Reputation: 3509
I have following code, after performing a sobel operation:
short* tempBufferVert = new short[width * height];
ippiFilterSobelVertBorder_8u16s_C1R(pImg, width, tempBufferVert, width * 2, dstSize, IppiMaskSize::ippMskSize3x3, IppiBorderType::ippBorderConst, 0, pBufferVert);
for (int i = 0; i < width * height; i++)
tempBufferVert[i] >>= 2;
The frustrating thing is, the bit shift is the longest taking operation of it all, the IPP sobel is so optimized it runs faster than my stupid bit shift. How can I optimize the bitshift, or are there IPP or other options (AVX?) to perform a bitshift on the whole memory (but pertain the sign of the short, which the >>= does on the Visual Studio implementation)
Upvotes: 0
Views: 1867
Reputation: 69902
C++ optimisers perform a lot better with iterator-based loops than with indexing loops.
This is because the compiler can make assumptions about how address arithmetic works at the index overflow. For it to make the same assumptions when using an index into an array you must happen to pick the correct datatype for the index by luck.
The shift code can be expressed as:
void shift(short* first, short* last, int bits)
{
while (first != last) {
*first++ >>= bits;
}
}
int test(int width, int height)
{
short* tempBufferVert = new short[width * height];
shift(tempBufferVert, tempBufferVert + (width * height), 2);
}
Which will (with correct optimisations enabled) be vectorised: https://godbolt.org/g/oJ8Boj
note how the middle of the loop becomes:
.L76:
vmovdqa ymm0, YMMWORD PTR [r9+rdx]
add r8, 1
vpsraw ymm0, ymm0, 2
vmovdqa YMMWORD PTR [r9+rdx], ymm0
add rdx, 32
cmp rsi, r8
ja .L76
lea rax, [rax+rdi*2]
cmp rcx, rdi
je .L127
vzeroupper
Upvotes: 1
Reputation: 213060
Firstly make sure you are compiling with optimisation enabled (e.g. -O3
), and then check whether your compiler is auto-vectorizing the right shift loop.
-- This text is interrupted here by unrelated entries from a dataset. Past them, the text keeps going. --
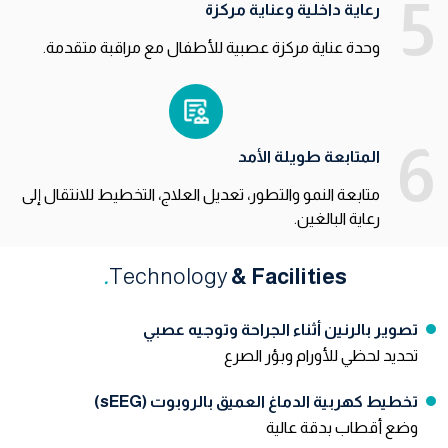
5
رعاية داخلية وعناية مركزة
وحدة عناية مركزة عصبية للأطفال مع مراقبة متقدمة.
6
المتابعة طويلة الأمد
متابعة النمو والتطور، تعديل العلاج، التخطيط للانتقال إلى
رعاية البالغين.
.
Technology
& Facilities
تصوير بالرنين أثناء الجراحة وتوجيه عصبي
تحديد لحظي للأورام وبؤر الصرع
تخطيط كهربية الدماغ العميق بالروبوت (sEEG)
وضع أقطاب بدقة عالية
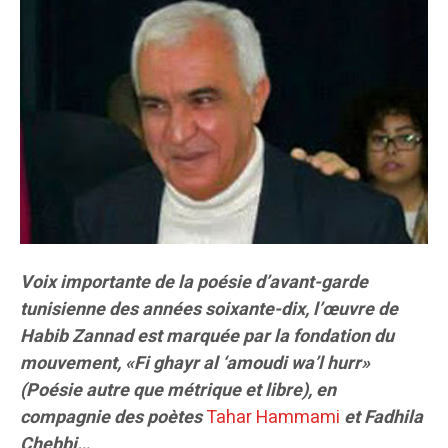
Voix importante de la poésie d’avant-garde
tunisienne des années soixante-dix, l’œuvre de
Habib Zannad est marquée par la fondation du
mouvement, «Fi ghayr al ‘amoudi wa’l hurr»
(Poésie autre que métrique et libre), en
compagnie des poètes
Tahar Hammami
et Fadhila
Chebbi…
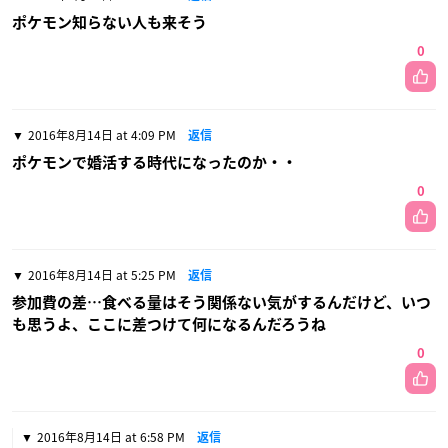
ポケモン知らない人も来そう
0
2016年8月14日 at 4:09 PM
返信
ポケモンで婚活する時代になったのか・・
0
2016年8月14日 at 5:25 PM
返信
参加費の差…食べる量はそう関係ない気がするんだけど、いつ
も思うよ、ここに差つけて何になるんだろうね
0
2016年8月14日 at 6:58 PM
返信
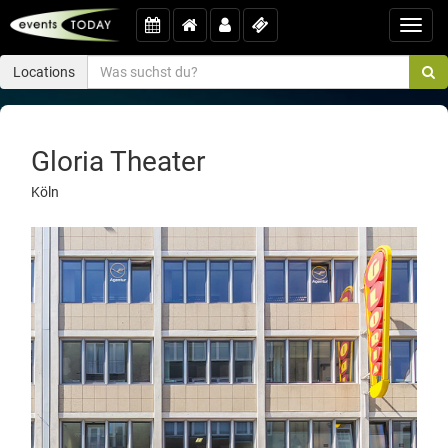
Toggl
navig
Locations
Gloria Theater
Köln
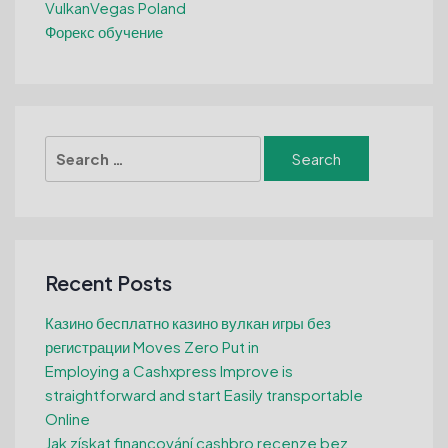
VulkanVegas Poland
Форекс обучение
Search
for:
Recent Posts
Казино бесплатно казино вулкан игры без
регистрации Moves Zero Put in
Employing a Cashxpress Improve is
straightforward and start Easily transportable
Online
Jak získat financování cashbro recenze bez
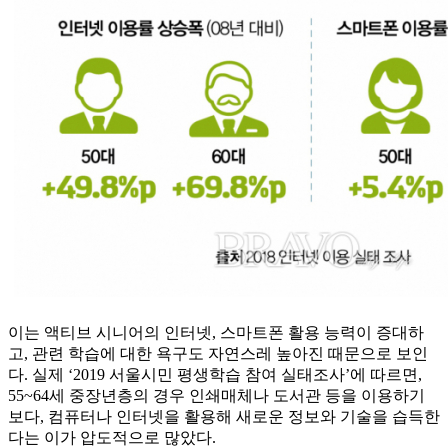
이는 액티브 시니어의 인터넷, 스마트폰 활용 능력이 증대하
고, 관련 학습에 대한 욕구도 자연스레 높아진 때문으로 보인
다. 실제 ‘2019 서울시민 평생학습 참여 실태조사’에 따르면,
55~64세 중장년층의 경우 인쇄매체나 도서관 등을 이용하기
보다, 컴퓨터나 인터넷을 활용해 새로운 정보와 기술을 습득한
다는 이가 압도적으로 많았다.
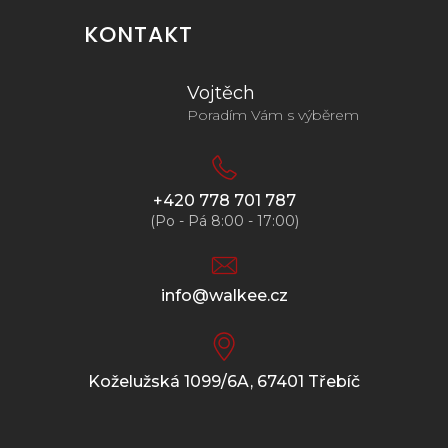
KONTAKT
Vojtěch
Poradím Vám s výběrem
+420 778 701 787
(Po - Pá 8:00 - 17:00)
info@walkee.cz
Koželužská 1099/6A, 67401 Třebíč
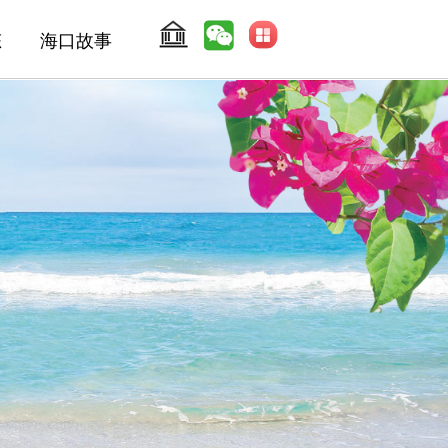
态
海口故事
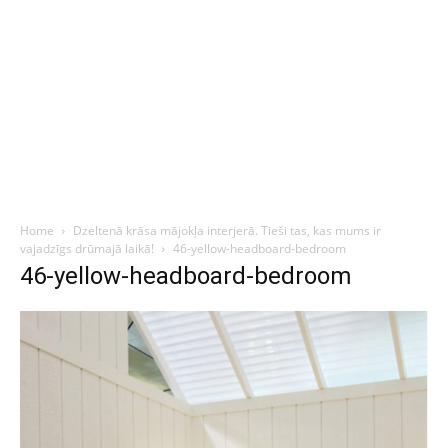
Home
Dzeltenā krāsa mājokļa interjerā. Tieši tas, kas mums ir
vajadzīgs drūmajā laikā!
46-yellow-headboard-bedroom
46-yellow-headboard-bedroom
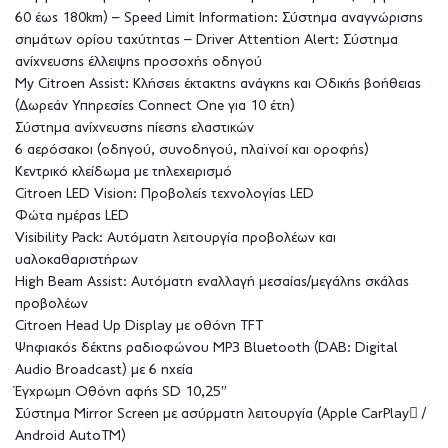
60 έως 180km) – Speed Limit Information: Σύστημα αναγνώρισης
σημάτων ορίου ταχύτητας – Driver Attention Alert: Σύστημα
ανίχνευσης έλλειψης προσοχής οδηγού
My Citroen Αssist: Κλήσεις έκτακτης ανάγκης και Οδικής βοήθειας
(Δωρεάν Υπηρεσίες Connect One για 10 έτη)
Σύστημα ανίχνευσης πίεσης ελαστικών
6 αερόσακοι (οδηγού, συνοδηγού, πλαϊνοί και οροφής)
Κεντρικό κλείδωμα με τηλεχειρισμό
Citroen LED Vision: Προβολείς τεχνολογίας LED
Φώτα ημέρας LED
Visibility Pack: Αυτόματη λειτουργία προβολέων και
υαλοκαθαριστήρων
High Beam Assist: Αυτόματη εναλλαγή μεσαίας/μεγάλης σκάλας
προβολέων
Citroen Head Up Display με οθόνη TFT
Ψηφιακός δέκτης ραδιοφώνου MP3 Bluetooth (DAB: Digital
Audio Broadcast) με 6 ηχεία
Έγχρωμη Οθόνη αφής SD 10,25″
Σύστημα Mirror Screen με ασύρματη λειτουργία (Apple CarPlay /
Android AutoTM)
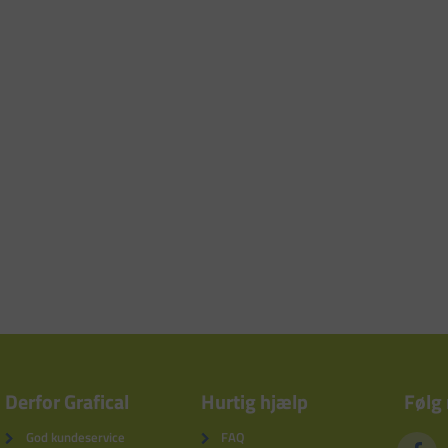
Derfor Grafical
Hurtig hjælp
Følg
God kundeservice
FAQ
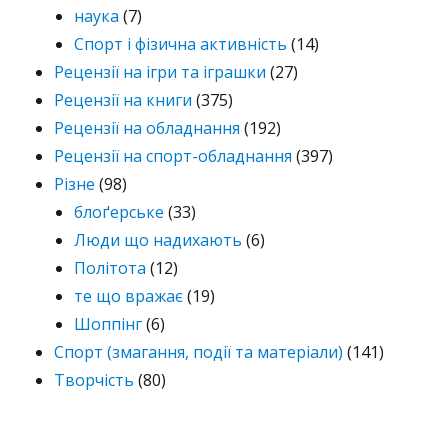
наука
(7)
Спорт і фізична активність
(14)
Рецензії на ігри та іграшки
(27)
Рецензії на книги
(375)
Рецензії на обладнання
(192)
Рецензії на спорт-обладнання
(397)
Різне
(98)
блоґерське
(33)
Люди що надихають
(6)
Політота
(12)
те що вражає
(19)
Шоппінг
(6)
Спорт (змагання, події та матеріали)
(141)
Творчість
(80)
If it's not then you can probably get a significant improvement with SSE:
#include <emmintrin.h> // SSE2
for (int i = 0; i < width * height; i += 8)
{
__m128i v = _mm_loadu_si128((__m128i *)&tempBufferVert[i]);
v = _mm_srai_epi16(v, 2); // v >>= 2
_mm_storeu_si128((__m128i *)&tempBufferVert[i], v);
}
(Note: assumes width*height
is a multiple of 8.)
You can probably do even better with some loop unrolling and/or using AVX2, but this may be enough for your needs as it stands.
Upvotes: 1